OK, so the new harness is on your motorcycle, now you need a wiring diagram and a multi meter. If you get a queasy feeling looking at all those lose ends you are not alone. Just like curing world hunger it can't be done in one swoop, but rather by one circuit at a time. I like to start with the directionals, but begin with any circuit, the horn is popular just because it is the first component to be fitted, again it doesn't matter. one by one with continuity testing, and before you know it you're done. Doing the task one circuit at a time also gives you the opportunity to do neat wire routing so you don't end up with a hornets nest of twisted intertwined wires.

When you think you are done place a 3-5 amp fuse in the fuse holder and see if it holds (key off), replace that with a 10 amp and turn the key to the first position which energizes the ignition circuit and offers power to the horn, directionals and brake light, activate the horn, directionals and brake light individually, if the fuse keeps its cool replace it with a 15 amp fuse and test the headlight (high/lo). If you are still above water install a 25 amp fuse and test as many circuits, simultaneously, as you can, if no issue pat yourself on the back and go for a ride.

Do make sure that the harness isn't in a position anywhere on the motorcycle where it can abrade or burn and that you have cable-tied it securely. And just a side note: if the cable ties aren't tight enough they will act as cutters.
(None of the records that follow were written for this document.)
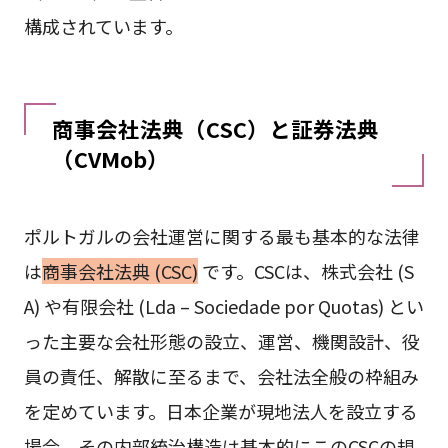
構成されています。
商事会社法典（CSC）と証券法典
（CVMob）
ポルトガルの会社運営に関する最も基本的な法律
は
商事会社法典 (CSC)
です。CSCは、株式会社 (S
A) や有限会社 (Lda – Sociedade por Quotas) とい
った主要な会社形態の設立、運営、機関設計、役
員の責任、解散に至るまで、会社法全般の枠組み
を定めています。日本企業が現地法人を設立する
場合、その内部統治構造は基本的にこのCSCの規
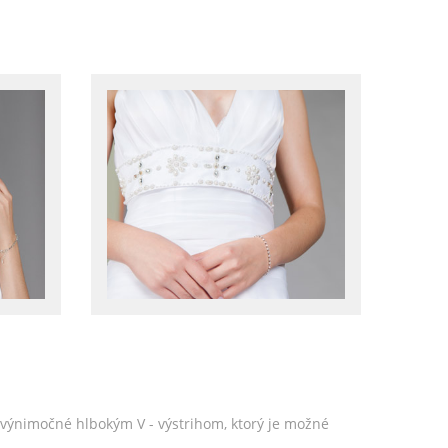
ú výnimočné hlbokým V - výstrihom, ktorý je možné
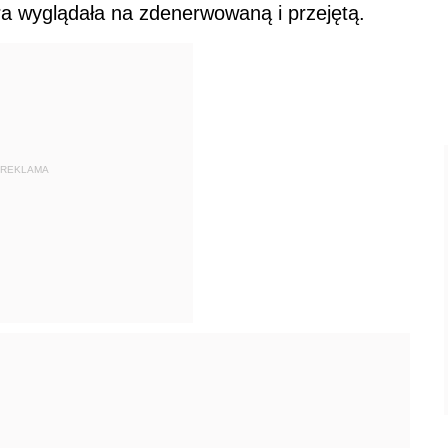
óra wyglądała na zdenerwowaną i przejętą.
REKLAMA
As with any endeavor a positive attitude and confidence will go a long way...

Bill.
 
flyboy49,

Since you are using a Podtronic reg/rec you will probably have a lot of extra wires in the loom. I would suggest that you wire the alternator directly to the Podtronic and from your Podtronics to the battery. The only thing I can think of is you might have to tap one alternator lead to drive your assimialtor (if you still have one). I am also guessing you have gotten rid of the capacitor also. Take your time and good luck.

Pete
 
Thanks for all of the advice and good ideas. I think I will try and tackle the job on Sunday. The wife will be around to help with wire colors should I need it. Taking a bunch of pictures first and then starting at the battery tray and working to the tail light, cutting out the old harness and reattaching the new as I go along, seems the most logical and foolproof method of attack to me. No "loose ends" that way. After that's done I'll start working towards the headlight. Wish me luck.

Terry
 
And as its a MK2A the harness run is different to pre MK2A's as the flasher unit moves inside the battery area leaving that area free to take the plastic tool tray. They had fitted my harness wrongly at the factory and the plastic tray would not sit properly, it does now. So the legs for the rectifier, rear brake switch and the flasher unit are the battery side of the rear plate.
 
Terry,
Since you will be taking everything out now might be a good time to install a relay for the horn. I placed mine in the battery box area. You can even keep the original horn wires intact and attach them to the relay. Head light relays might net be a bad idea either. Something to consider.